» **Data for review**:
-- Opening Marker --
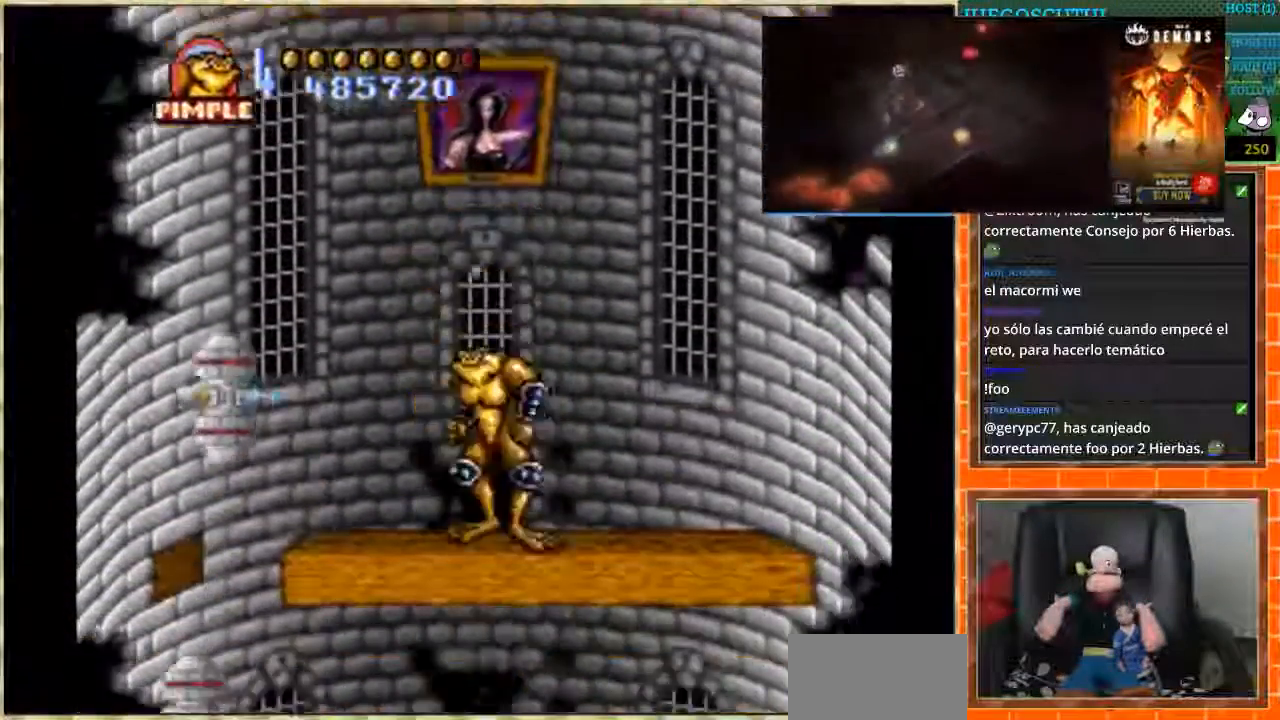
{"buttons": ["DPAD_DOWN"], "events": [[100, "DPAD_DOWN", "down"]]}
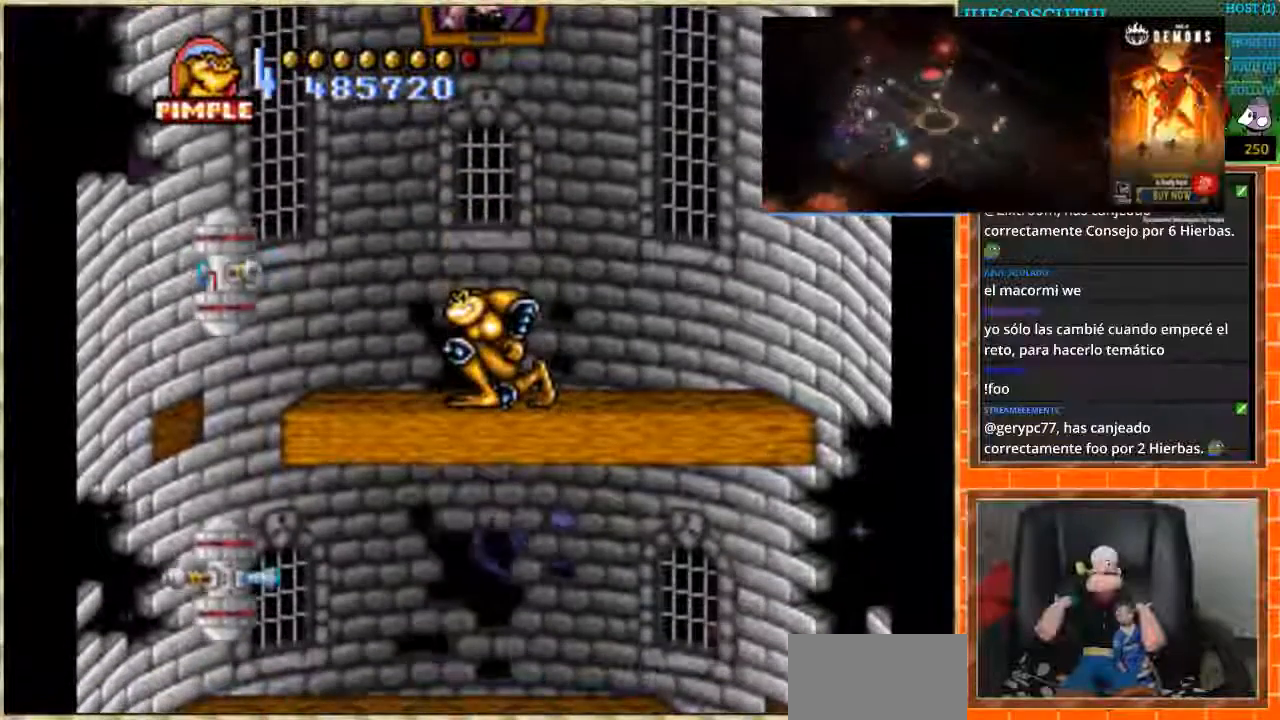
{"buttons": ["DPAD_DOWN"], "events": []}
-- Closing Marker --
-- Opening Marker --
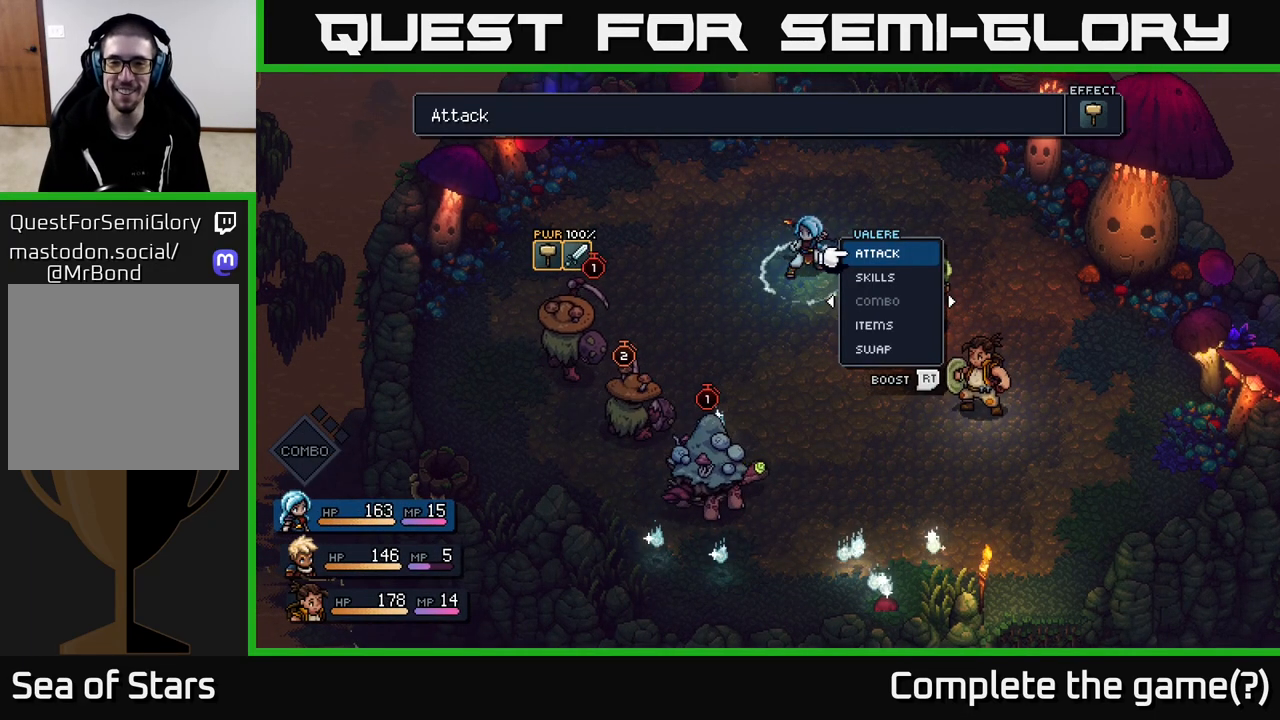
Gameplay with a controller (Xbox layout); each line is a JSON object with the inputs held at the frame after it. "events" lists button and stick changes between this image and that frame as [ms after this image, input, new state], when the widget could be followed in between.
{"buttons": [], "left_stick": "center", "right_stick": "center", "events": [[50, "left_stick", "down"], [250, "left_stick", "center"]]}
-- Closing Marker --
What lines of the listing above hold "buttons"? Copy all of them.

{"buttons": ["DPAD_DOWN"], "events": [[100, "DPAD_DOWN", "down"]]}
{"buttons": ["DPAD_DOWN"], "events": []}
{"buttons": [], "left_stick": "center", "right_stick": "center", "events": [[50, "left_stick", "down"], [250, "left_stick", "center"]]}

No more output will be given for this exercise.